Look through the material below and copy exactly the lines from the line with "<blockquote>" to the line with "</blockquote>", those two lines included.

-------- Extracted information --------

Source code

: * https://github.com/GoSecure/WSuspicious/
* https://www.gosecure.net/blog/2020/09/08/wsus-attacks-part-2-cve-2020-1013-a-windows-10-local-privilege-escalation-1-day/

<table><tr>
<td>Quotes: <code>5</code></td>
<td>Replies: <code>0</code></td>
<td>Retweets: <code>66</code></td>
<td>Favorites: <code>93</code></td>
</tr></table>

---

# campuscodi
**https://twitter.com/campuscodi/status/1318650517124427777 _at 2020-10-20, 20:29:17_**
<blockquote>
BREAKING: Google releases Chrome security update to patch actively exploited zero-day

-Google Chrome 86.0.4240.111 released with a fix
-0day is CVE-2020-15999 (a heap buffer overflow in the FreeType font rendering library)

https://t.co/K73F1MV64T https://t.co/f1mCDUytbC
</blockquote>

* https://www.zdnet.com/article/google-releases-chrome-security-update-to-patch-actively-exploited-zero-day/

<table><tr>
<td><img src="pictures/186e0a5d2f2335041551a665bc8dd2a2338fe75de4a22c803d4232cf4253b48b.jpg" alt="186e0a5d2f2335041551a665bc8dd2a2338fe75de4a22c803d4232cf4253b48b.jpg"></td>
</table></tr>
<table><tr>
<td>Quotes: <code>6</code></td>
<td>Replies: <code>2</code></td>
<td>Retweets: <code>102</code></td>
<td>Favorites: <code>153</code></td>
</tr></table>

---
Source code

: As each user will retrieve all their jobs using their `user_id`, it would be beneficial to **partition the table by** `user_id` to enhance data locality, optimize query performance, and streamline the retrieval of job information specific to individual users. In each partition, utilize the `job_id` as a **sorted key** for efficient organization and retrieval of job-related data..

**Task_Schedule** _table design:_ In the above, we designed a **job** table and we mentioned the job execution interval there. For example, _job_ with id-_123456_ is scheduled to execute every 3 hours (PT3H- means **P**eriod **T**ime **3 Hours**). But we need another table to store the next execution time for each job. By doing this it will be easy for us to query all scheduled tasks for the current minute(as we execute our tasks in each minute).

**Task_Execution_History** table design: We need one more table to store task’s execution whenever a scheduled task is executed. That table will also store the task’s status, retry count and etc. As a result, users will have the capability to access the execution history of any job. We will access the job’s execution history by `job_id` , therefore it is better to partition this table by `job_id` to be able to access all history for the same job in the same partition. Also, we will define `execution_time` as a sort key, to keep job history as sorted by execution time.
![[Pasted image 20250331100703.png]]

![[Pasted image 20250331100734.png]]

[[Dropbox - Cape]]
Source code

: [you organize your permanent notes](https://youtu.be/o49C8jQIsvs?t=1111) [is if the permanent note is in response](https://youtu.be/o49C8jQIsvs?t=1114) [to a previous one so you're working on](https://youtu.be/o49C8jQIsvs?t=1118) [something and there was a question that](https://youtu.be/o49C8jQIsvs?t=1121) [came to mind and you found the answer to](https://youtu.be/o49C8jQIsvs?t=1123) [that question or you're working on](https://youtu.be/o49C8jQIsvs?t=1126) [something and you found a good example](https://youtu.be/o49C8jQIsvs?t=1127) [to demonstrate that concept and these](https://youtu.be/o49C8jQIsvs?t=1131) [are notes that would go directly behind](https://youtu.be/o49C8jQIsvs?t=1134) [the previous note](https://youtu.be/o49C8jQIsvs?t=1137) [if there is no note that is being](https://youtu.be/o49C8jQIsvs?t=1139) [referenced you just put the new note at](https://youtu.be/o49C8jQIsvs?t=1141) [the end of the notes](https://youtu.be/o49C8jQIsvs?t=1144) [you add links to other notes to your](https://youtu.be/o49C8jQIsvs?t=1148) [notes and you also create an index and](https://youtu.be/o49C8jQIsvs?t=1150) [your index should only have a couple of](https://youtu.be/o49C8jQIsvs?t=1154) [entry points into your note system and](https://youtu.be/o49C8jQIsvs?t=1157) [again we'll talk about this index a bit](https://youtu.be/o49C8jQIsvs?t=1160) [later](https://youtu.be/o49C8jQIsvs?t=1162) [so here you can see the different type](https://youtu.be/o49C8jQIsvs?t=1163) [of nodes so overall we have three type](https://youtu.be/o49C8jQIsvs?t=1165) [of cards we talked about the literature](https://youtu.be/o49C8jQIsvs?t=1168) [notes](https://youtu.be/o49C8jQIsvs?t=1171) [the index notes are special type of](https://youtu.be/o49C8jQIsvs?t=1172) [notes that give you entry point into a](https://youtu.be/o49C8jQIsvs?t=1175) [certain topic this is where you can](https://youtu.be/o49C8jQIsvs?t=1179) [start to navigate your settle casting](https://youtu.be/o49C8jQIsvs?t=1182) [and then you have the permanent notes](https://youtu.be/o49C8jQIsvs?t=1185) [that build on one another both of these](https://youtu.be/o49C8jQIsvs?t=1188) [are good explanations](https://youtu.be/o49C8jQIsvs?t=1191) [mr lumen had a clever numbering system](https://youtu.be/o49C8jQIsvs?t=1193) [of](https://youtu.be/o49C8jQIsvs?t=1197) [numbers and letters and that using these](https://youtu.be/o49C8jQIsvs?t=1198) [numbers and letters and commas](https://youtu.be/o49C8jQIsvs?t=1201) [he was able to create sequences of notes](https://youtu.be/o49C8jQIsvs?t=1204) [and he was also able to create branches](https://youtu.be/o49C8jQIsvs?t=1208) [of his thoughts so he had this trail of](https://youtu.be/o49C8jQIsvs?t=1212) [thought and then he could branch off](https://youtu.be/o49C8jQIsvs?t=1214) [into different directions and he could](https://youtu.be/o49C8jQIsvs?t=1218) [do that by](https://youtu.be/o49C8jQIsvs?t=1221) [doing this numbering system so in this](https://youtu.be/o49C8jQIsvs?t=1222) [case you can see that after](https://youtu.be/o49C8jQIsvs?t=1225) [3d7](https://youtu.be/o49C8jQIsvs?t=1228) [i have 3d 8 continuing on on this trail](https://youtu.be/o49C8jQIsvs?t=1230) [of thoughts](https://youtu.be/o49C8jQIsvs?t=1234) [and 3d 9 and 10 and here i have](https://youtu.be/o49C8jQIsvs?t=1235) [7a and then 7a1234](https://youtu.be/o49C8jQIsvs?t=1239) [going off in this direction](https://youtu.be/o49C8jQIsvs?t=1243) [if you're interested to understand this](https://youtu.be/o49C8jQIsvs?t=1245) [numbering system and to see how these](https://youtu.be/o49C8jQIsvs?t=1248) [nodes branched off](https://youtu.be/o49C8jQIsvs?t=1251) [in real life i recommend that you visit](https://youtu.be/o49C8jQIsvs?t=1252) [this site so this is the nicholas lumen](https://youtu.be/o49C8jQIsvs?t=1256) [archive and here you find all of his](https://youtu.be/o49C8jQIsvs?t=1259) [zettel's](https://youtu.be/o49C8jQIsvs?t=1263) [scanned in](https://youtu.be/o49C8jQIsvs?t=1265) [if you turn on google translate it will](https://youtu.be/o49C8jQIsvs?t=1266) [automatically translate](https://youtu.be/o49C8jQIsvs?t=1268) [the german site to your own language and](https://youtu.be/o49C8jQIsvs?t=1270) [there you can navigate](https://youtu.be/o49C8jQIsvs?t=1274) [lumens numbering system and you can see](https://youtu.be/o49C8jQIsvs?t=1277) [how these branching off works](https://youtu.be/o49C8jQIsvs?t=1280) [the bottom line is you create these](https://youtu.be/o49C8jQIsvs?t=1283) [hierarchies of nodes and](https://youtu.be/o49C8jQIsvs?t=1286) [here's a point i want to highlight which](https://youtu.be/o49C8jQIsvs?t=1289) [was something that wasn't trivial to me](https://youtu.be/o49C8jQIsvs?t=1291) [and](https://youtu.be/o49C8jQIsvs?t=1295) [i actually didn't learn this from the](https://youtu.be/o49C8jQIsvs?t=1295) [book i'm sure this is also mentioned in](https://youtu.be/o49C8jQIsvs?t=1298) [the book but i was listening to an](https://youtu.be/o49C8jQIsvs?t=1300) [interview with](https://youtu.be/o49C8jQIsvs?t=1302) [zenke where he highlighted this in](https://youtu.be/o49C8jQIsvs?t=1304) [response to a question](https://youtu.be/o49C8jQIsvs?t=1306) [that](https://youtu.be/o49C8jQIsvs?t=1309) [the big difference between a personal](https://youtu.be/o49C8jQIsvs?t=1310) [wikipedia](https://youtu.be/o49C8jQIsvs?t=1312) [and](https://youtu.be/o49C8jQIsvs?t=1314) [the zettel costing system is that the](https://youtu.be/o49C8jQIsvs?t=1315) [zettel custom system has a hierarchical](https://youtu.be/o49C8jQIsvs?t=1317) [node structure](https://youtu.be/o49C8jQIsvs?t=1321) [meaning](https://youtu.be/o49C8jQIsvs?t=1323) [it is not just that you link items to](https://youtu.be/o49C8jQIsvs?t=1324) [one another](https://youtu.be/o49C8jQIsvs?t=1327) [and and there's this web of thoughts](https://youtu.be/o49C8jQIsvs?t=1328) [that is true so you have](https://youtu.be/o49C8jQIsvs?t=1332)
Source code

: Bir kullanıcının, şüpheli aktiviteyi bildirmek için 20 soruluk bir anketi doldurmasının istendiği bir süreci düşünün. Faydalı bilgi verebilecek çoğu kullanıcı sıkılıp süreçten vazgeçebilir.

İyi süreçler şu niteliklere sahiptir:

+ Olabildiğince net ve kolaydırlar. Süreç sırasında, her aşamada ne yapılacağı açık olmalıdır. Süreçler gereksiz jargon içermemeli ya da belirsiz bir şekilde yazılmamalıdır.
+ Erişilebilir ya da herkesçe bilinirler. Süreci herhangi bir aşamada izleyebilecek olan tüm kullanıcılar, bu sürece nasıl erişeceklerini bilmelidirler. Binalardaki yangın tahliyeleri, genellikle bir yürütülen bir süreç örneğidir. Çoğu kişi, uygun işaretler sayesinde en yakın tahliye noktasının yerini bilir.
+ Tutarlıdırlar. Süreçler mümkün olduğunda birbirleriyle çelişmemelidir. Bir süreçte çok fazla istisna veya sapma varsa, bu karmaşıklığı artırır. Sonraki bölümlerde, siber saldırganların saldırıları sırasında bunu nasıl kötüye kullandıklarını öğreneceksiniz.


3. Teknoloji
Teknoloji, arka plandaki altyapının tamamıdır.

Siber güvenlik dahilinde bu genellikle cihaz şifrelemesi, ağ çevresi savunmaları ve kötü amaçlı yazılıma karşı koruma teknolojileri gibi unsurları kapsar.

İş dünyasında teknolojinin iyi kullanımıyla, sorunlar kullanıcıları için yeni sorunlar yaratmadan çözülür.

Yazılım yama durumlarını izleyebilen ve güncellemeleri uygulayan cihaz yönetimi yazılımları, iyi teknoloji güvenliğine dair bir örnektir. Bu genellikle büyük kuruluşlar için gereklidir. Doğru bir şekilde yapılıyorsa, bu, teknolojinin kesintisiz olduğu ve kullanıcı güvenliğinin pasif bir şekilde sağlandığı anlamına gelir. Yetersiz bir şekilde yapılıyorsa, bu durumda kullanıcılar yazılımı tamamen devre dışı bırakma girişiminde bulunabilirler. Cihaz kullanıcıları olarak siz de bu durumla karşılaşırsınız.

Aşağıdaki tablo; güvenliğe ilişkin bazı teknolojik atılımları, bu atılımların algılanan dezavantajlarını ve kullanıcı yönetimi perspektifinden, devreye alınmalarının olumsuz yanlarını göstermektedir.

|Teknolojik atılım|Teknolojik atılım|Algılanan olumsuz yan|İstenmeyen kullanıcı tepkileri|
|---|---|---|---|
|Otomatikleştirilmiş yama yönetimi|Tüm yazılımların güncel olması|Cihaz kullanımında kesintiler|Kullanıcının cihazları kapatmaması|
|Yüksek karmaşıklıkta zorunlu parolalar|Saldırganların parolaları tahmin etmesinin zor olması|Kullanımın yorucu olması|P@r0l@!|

--------

— Written response —
<blockquote>
BREAKING: Google releases Chrome security update to patch actively exploited zero-day

-Google Chrome 86.0.4240.111 released with a fix
-0day is CVE-2020-15999 (a heap buffer overflow in the FreeType font rendering library)

https://t.co/K73F1MV64T https://t.co/f1mCDUytbC
</blockquote>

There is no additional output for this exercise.